Exercise instructions » Give back each line below verbatim.

Recorded information »
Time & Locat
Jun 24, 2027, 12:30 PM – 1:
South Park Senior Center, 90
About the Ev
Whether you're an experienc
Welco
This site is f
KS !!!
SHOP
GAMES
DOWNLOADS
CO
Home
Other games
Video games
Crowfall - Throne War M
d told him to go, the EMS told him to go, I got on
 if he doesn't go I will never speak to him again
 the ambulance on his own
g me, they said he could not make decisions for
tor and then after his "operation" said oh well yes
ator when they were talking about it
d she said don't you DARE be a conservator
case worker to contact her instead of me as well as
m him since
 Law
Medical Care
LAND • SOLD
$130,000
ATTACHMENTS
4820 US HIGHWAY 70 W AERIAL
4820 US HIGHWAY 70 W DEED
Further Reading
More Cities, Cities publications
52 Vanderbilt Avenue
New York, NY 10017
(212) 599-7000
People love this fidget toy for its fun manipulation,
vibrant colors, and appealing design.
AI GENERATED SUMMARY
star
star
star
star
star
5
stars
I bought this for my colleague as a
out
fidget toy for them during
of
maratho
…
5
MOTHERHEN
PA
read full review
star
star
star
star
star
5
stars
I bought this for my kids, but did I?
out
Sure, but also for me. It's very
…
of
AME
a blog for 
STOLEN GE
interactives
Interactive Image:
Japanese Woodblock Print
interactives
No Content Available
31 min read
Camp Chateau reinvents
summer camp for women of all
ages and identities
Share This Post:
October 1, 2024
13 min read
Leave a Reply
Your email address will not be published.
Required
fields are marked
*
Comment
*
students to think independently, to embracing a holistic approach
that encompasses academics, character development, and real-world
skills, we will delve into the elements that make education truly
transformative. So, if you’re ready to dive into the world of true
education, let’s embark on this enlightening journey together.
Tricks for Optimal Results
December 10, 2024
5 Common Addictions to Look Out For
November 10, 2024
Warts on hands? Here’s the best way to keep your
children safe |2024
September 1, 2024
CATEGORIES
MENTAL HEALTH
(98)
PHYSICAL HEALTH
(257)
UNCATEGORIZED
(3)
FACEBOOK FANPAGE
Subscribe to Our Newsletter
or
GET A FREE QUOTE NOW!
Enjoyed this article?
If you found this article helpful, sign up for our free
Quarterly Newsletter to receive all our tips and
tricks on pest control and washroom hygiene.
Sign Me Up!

Answer to the exercise »
Time & Locat
Jun 24, 2027, 12:30 PM – 1:
South Park Senior Center, 90
About the Ev
Whether you're an experienc
Welco
This site is f
KS !!!
SHOP
GAMES
DOWNLOADS
CO
Home
Other games
Video games
Crowfall - Throne War M
d told him to go, the EMS told him to go, I got on
 if he doesn't go I will never speak to him again
 the ambulance on his own
g me, they said he could not make decisions for
tor and then after his "operation" said oh well yes
ator when they were talking about it
d she said don't you DARE be a conservator
case worker to contact her instead of me as well as
m him since
 Law
Medical Care
LAND • SOLD
$130,000
ATTACHMENTS
4820 US HIGHWAY 70 W AERIAL
4820 US HIGHWAY 70 W DEED
Further Reading
More Cities, Cities publications
52 Vanderbilt Avenue
New York, NY 10017
(212) 599-7000
People love this fidget toy for its fun manipulation,
vibrant colors, and appealing design.
AI GENERATED SUMMARY
star
star
star
star
star
5
stars
I bought this for my colleague as a
out
fidget toy for them during
of
maratho
…
5
MOTHERHEN
PA
read full review
star
star
star
star
star
5
stars
I bought this for my kids, but did I?
out
Sure, but also for me. It's very
…
of
AME
a blog for 
STOLEN GE
interactives
Interactive Image:
Japanese Woodblock Print
interactives
No Content Available
31 min read
Camp Chateau reinvents
summer camp for women of all
ages and identities
Share This Post:
October 1, 2024
13 min read
Leave a Reply
Your email address will not be published.
Required
fields are marked
*
Comment
*
students to think independently, to embracing a holistic approach
that encompasses academics, character development, and real-world
skills, we will delve into the elements that make education truly
transformative. So, if you’re ready to dive into the world of true
education, let’s embark on this enlightening journey together.
Tricks for Optimal Results
December 10, 2024
5 Common Addictions to Look Out For
November 10, 2024
Warts on hands? Here’s the best way to keep your
children safe |2024
September 1, 2024
CATEGORIES
MENTAL HEALTH
(98)
PHYSICAL HEALTH
(257)
UNCATEGORIZED
(3)
FACEBOOK FANPAGE
Subscribe to Our Newsletter
or
GET A FREE QUOTE NOW!
Enjoyed this article?
If you found this article helpful, sign up for our free
Quarterly Newsletter to receive all our tips and
tricks on pest control and washroom hygiene.
Sign Me Up!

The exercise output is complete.